Every Person's Guide to Death and Dying in the Jewish Tradition

Jason Aronson, Inc., 1999

The Jewish way of life, through specific rites and rituals, helps to order and structure our response to the experience of death. The simplicity of a Jewish burial, for example, is designed to avert and avoid ostentation. In Judaism, the democracy of the Jewish way of death is evident. All are equal, no matter what their social or economic status.

The Jewish way of life and death also finds order and meaning through structure. Instead of letting death consume mourners, Judaism transforms bereavement into a vehicle with the potential to strengthen familial ties, revitalize communal solidarity, and promote the sanctity of life itself.

Every Person's Guide to Death and Dying in the Jewish Tradition walks the reader (in a user-friendly way) through the basic rites, beliefs, and practices related to death and dying in the Jewish tradition.
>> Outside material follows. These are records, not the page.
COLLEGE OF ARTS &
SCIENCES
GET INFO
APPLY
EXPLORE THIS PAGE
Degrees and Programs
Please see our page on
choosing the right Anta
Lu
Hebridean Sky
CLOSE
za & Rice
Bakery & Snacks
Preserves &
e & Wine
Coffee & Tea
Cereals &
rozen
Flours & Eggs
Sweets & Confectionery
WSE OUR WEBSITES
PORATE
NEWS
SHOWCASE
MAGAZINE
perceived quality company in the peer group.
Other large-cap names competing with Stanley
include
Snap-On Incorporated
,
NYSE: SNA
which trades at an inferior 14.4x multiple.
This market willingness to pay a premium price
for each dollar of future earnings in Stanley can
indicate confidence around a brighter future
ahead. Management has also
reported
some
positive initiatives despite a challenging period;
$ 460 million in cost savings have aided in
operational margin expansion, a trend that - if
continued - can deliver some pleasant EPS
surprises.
Topics include: what does Judaism say about life and death, the mitzvah of kevod hamet (honoring the dead), visiting the sick, confession, ethical wills, from death to bereavement, the funeral and burial, mourning observances, post-mourning practices, special questions and concerns (suicide, cremation, euthanasia, amputated limbs, mausoleums, and the world beyond the grave).
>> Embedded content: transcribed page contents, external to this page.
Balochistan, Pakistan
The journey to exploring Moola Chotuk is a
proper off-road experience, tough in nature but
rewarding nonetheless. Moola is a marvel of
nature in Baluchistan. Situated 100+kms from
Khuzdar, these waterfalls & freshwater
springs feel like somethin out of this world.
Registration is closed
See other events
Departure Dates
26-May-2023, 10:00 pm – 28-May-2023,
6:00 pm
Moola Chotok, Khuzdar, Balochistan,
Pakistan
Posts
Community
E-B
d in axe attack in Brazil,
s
In addition, this book contains stories and quotations culled from the Bible, Talmud, and Midrash related to death and dying, as well as a chapter on the deaths of biblical heroes in the midrash (e.g. Moses, David), a chapter on the death penalty and murder (conflicting views in biblical and talmudic Judaism), a chapter on explaining death to children, a glossary of terms, and a bibliography for further reading.